Getting into a car accident is a frightening experience. No matter their level of experience and caution on the road, drivers can sustain damages in a collision caused by someone else. Still, novice drivers might be more susceptible to car crashes because they might lack skills and discernment only more seasoned drivers possess. Teenage drivers, especially, can be too young to make critical decisions behind the wheel.
Crashes involving teenagers are widespread in the United States. In 2020 alone, around 2,800 teens died, and 227,000 suffered injuries in traffic collisions. Driving could also include unexpected elements, challenging the driver’s decision-making ability and vigilance.

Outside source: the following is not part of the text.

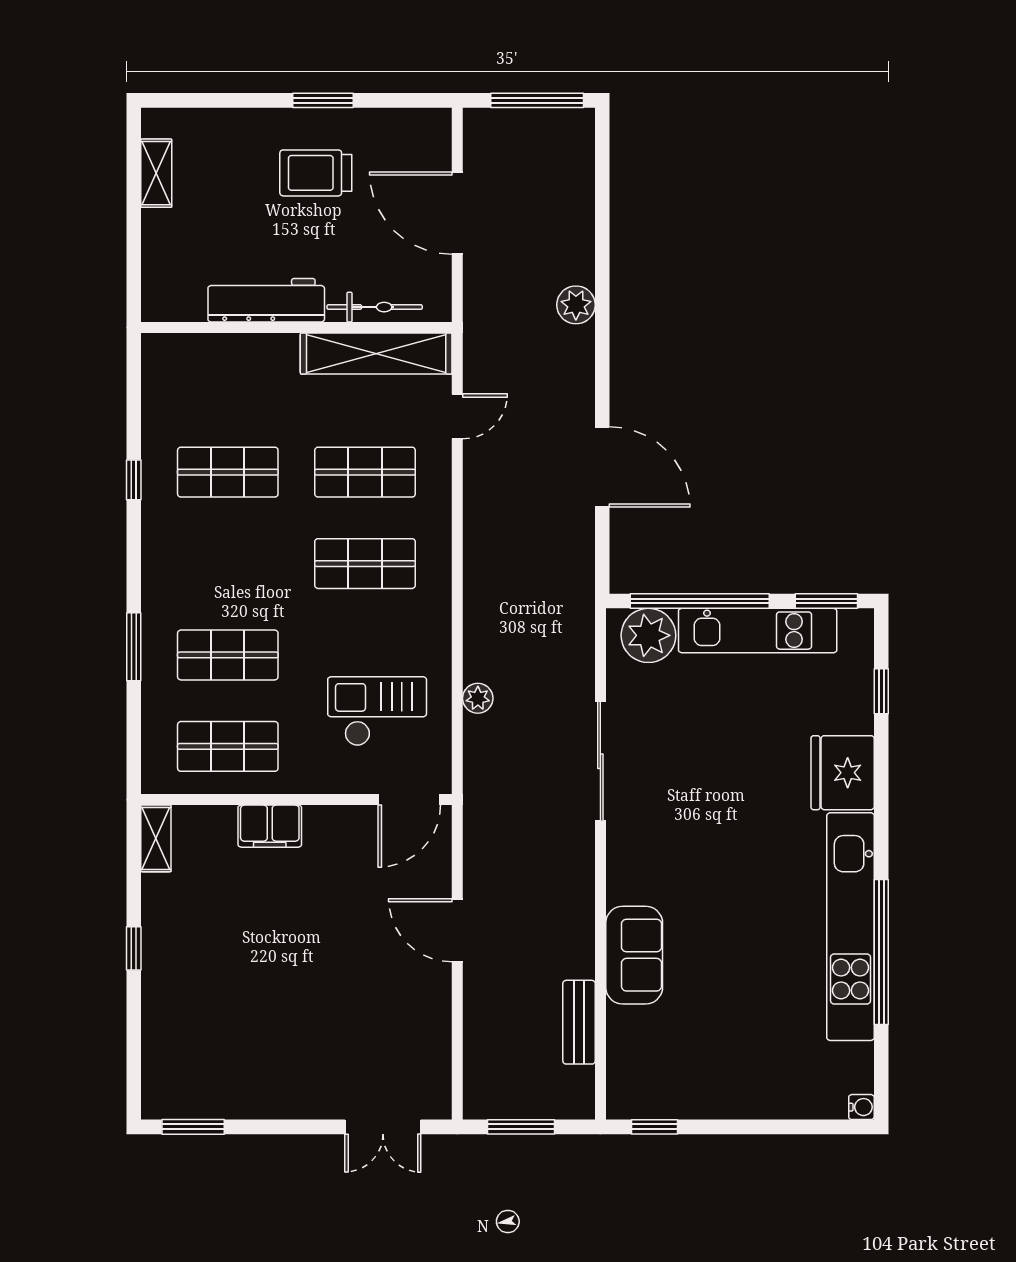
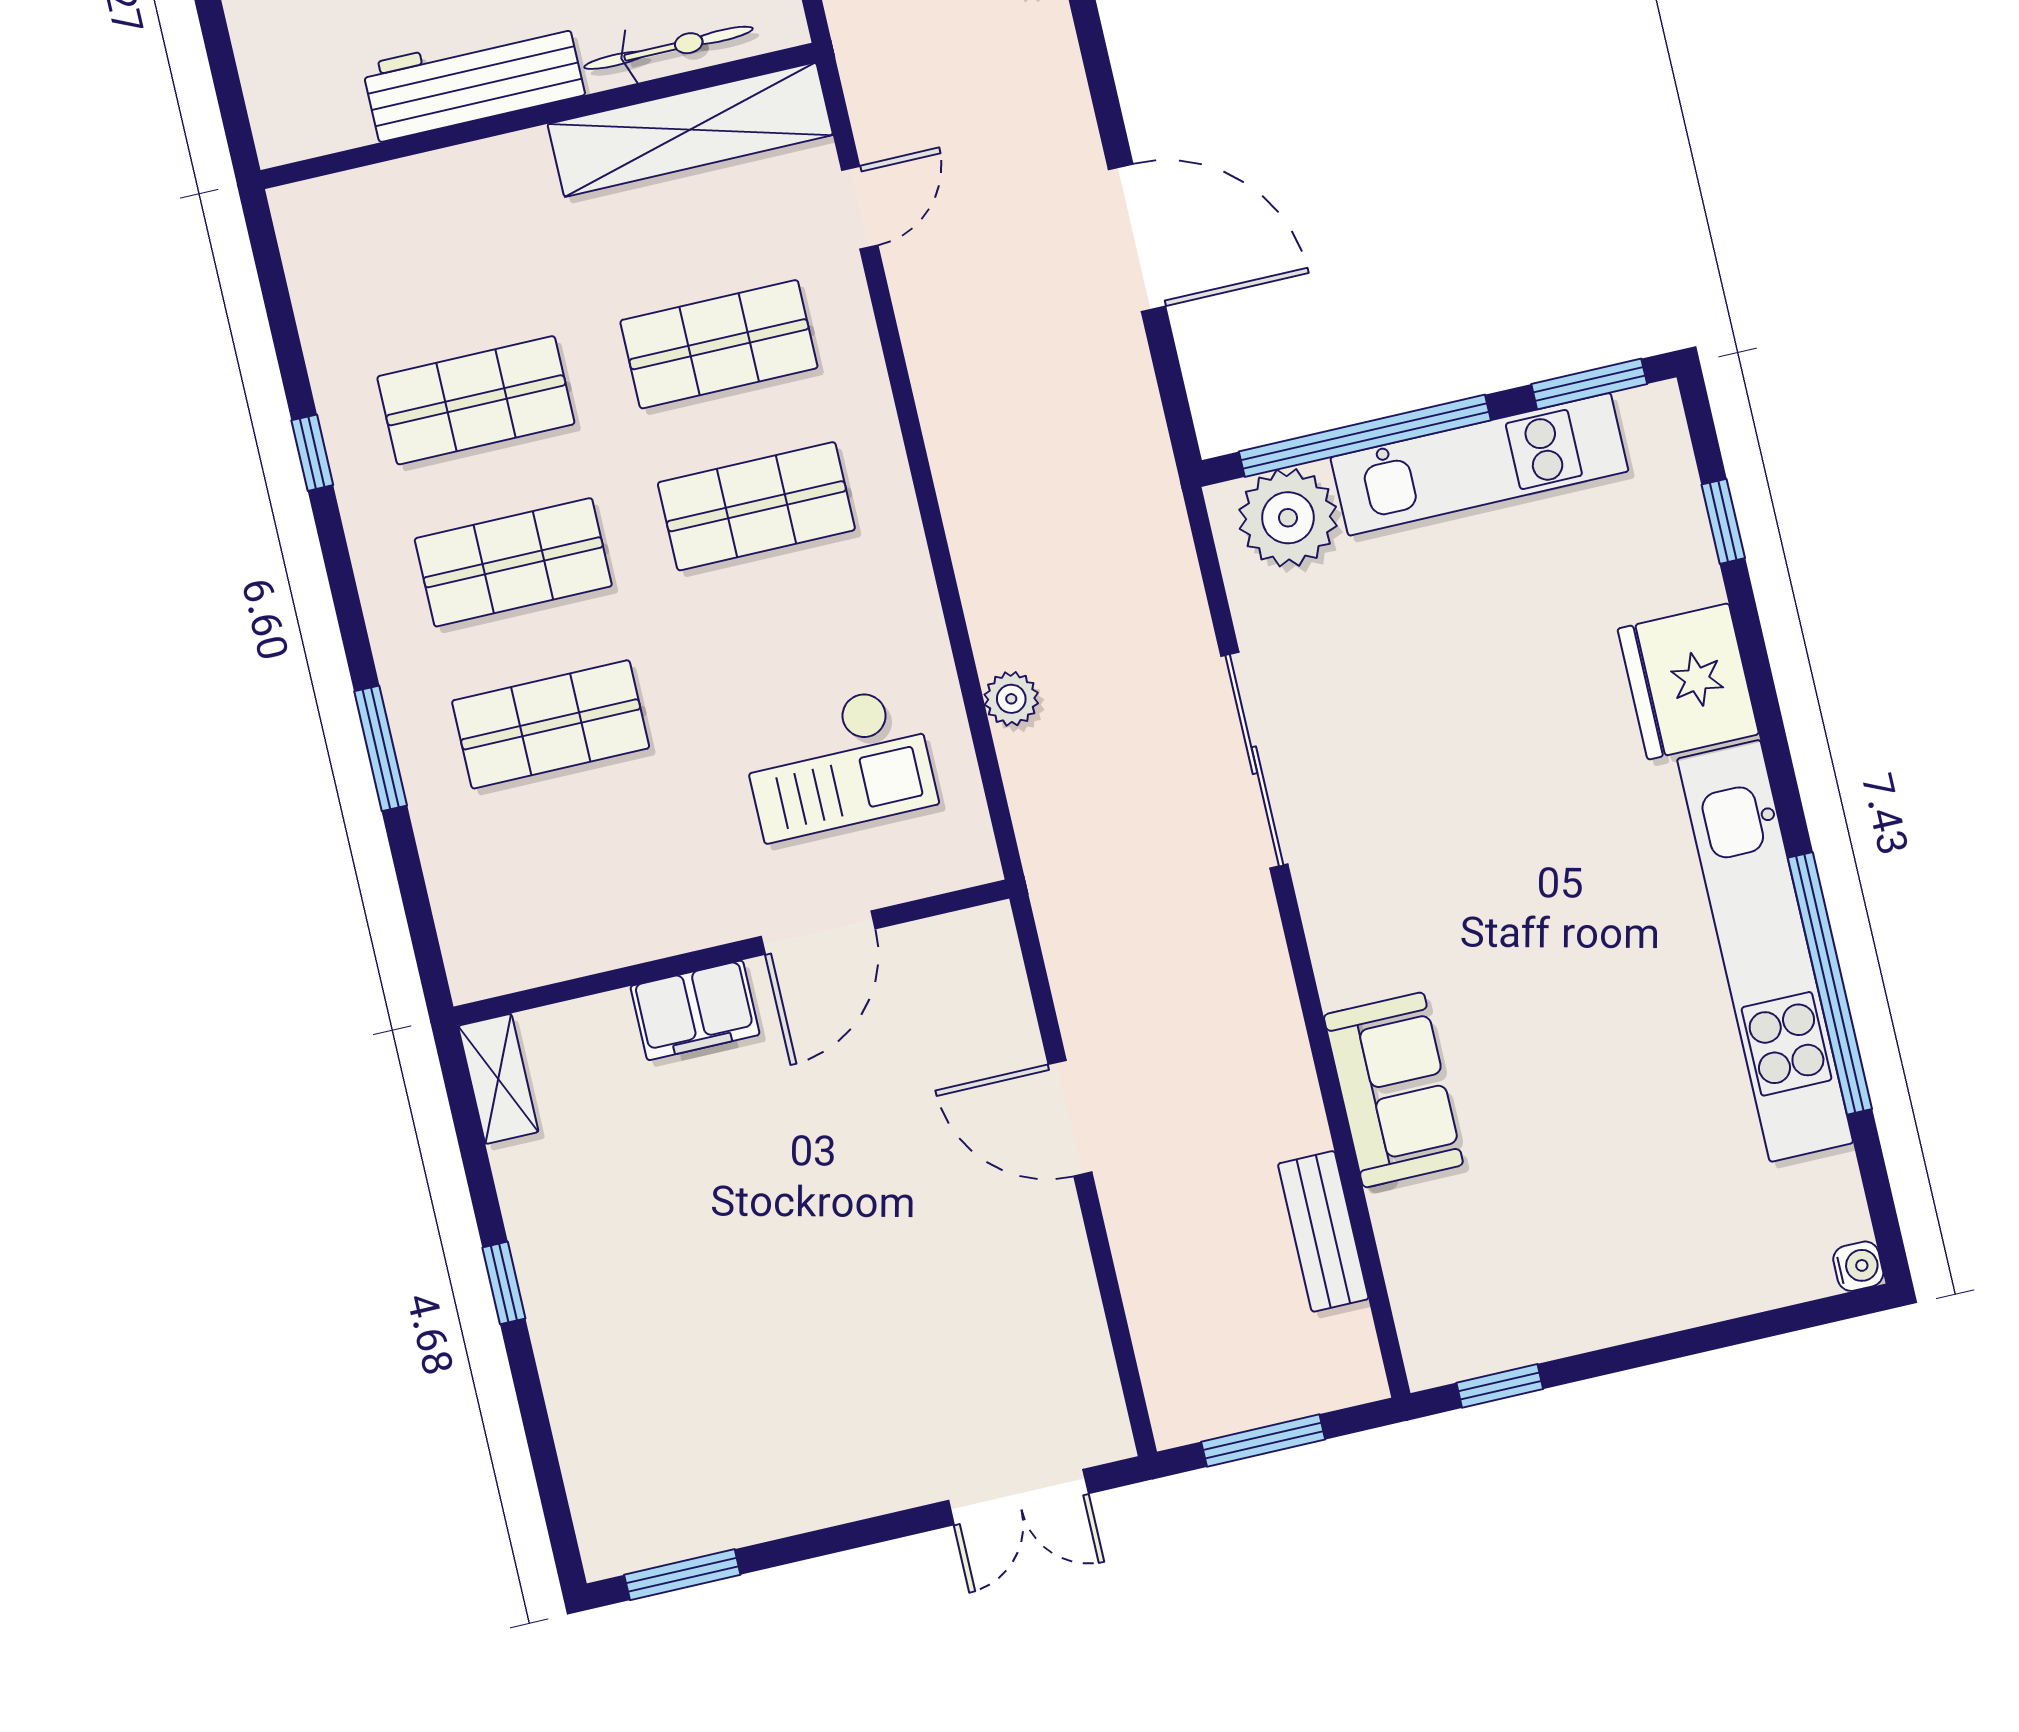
checkout: (377, 711) -> (838, 763), turned 180
shop shelf: (228, 746) -> (513, 562), moved
door: (409, 800) -> (818, 933), moved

The following factors could increase crash risks for teen drivers:
- Lack of skill and experience: They might underestimate specific circumstances, endangering them and their passengers.
- Lighting and other external factors: Driving at night could be challenging for all drivers, especially teenagers.
- Distractions while driving: They could be more prone to distractions, mainly when they habitually use their mobile phones while behind the wheel.
- Speeding and other traffic violations: Teenagers might speed and fail to responsibly allow safe braking distances from vehicles in front of them.
- Potential risks posed by impairments: They might inaccurately gauge their condition after consuming medication or other substances that might cause driving impairments.
- Unintentionally overlooking specific road safety practices: Teenagers might forget proper seatbelt use and other safety habits. They might only develop these practices over time.
Graduated Driver Licensing (GDL) systems could help address issues by giving teenagers more time to develop their skills with the supervision of a more experienced driver. Additionally, parents and other adults in their lives could help in various ways.
Overseeing teenage drivers
Teenagers need the freedom to practice driving and build their confidence behind the wheel. However, parents could set limits and rules, allowing them to oversee their driving without being too restricting.
In addition to these limitations, parents could help by giving them a vehicle with efficient safety features and setting an example. Modeling what responsible drivers do and how they should act behind the wheel also can teach lessons teens could take into adulthood.